An elemental part of his artistic practice involves working with found objects and creatively tapping into their “personality,” as he calls it. “They’re a part of us — they have a history,” Chávez, 37, says of materials that bear the aura of human use and interaction.

ecoartists_1Through these pieces, he aims for an effect that is immediate, humble and unpretentious. Influenced by public art, Chávez worked on murals around town while interning at the National Museum of Mexican Art. But he grew more interested in the act of creating a mural in a community than in the product itself. “I started losing interest when I [realized I] wasn’t really interested in the outcome of the pieces as much as what was happening at the moment,” he says.

Taking cues from public interaction on mural projects, the McKinley Park resident began creating guerrilla-style street installations with found objects. His work from the past five years combines “large community spaces, structures and architecture.” For example, his “Speaker Project” (an “interactive sound structure”) from 2007 was as big as a two-car garage.

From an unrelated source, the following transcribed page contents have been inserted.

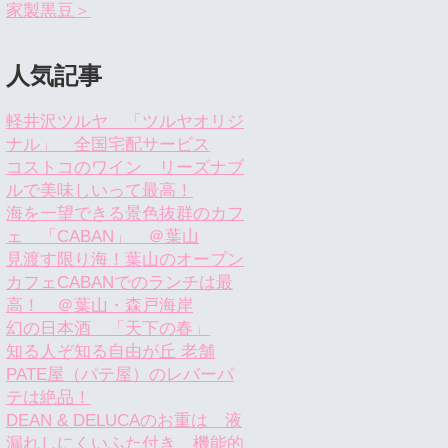
家製黒豆＞
人気記事
軽井沢ツルヤ 「ツルヤオリジ
ナル」 全国宅配サービス
コストコのワイン リーズナブ
ルで美味しいって最高！
海を一望できる景色抜群のカフ
ェ 「CABAN」 ＠葉山
見渡す限り海！葉山のオープン
カフェCABANでのランチは最
高！ ＠葉山・森戸海岸
幻の日本酒 「天下の春」
知る人ぞ知る自由が丘 老舗
PATE屋（パテ屋）のレバーパ
テは絶品！
DEAN & DELUCAのお重は 液
漏れしにくいふた付き 機能的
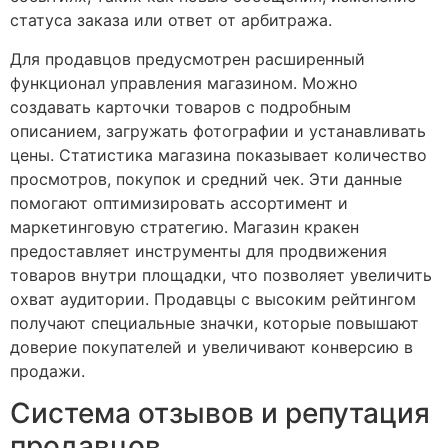
статуса заказа или ответ от арбитража.
Для продавцов предусмотрен расширенный
функционал управления магазином. Можно
создавать карточки товаров с подробным
описанием, загружать фотографии и устанавливать
цены. Статистика магазина показывает количество
просмотров, покупок и средний чек. Эти данные
помогают оптимизировать ассортимент и
маркетинговую стратегию. Магазин кракен
предоставляет инструменты для продвижения
товаров внутри площадки, что позволяет увеличить
охват аудитории. Продавцы с высоким рейтингом
получают специальные значки, которые повышают
доверие покупателей и увеличивают конверсию в
продажи.
Система отзывов и репутация
продавцов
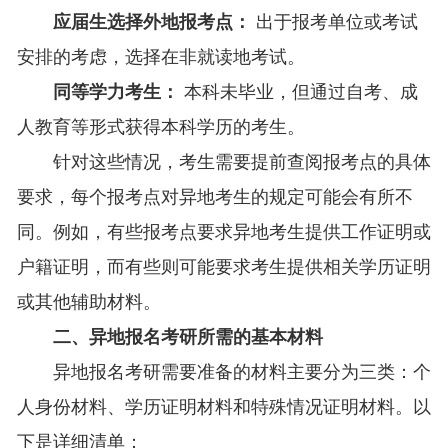
应届生选择外地报考点：
出于报考单位或考试
安排的考虑，选择在非就读地考试。
同等学力考生：
本科未毕业，但通过自考、成
人教育等形式获得本科学历的考生。
针对这些情况，考生需要提前查阅报考点的具体
要求，每个报考点对异地考生的规定可能会有所不
同。例如，有些报考点要求异地考生提供工作证明或
户籍证明，而有些则可能要求考生提供相关学历证明
或其他辅助材料。
二、异地报名考研所需的基本材料
异地报名考研需要准备的材料主要分为三类：个
人身份材料、学历证明材料和特殊情况证明材料。以
下是详细清单：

Local bands performed inside it at the Hyde Park Art Center, while audiences enjoyed both music and art space. “It’s not only [just about] playing inside an object or a sculpture — it’s actually creating this experience,” he says of his goal.

Originally from Chihuahua, Mexico, Chávez considers himself from neither here nor there, and despite strong familial influences, he doesn’t consider his work “cultural.” “I can’t even call it Latino, because that’s too much of a loaded word,” he says. “But I think resourcefulness, in terms of materials and objects, is something that I learned from people who have to live that way. I think that is an international thing and cross-cultural. I can’t say it’s Latino at all.”

Likewise, “I don’t consider my work eco-friendly,” he says. “I’m not doing this because I’m trying to save the Earth necessarily — I’m doing it because it connects me to nature, the processes of decaying nature, rebirthing, re-growth and the wild side of existence.”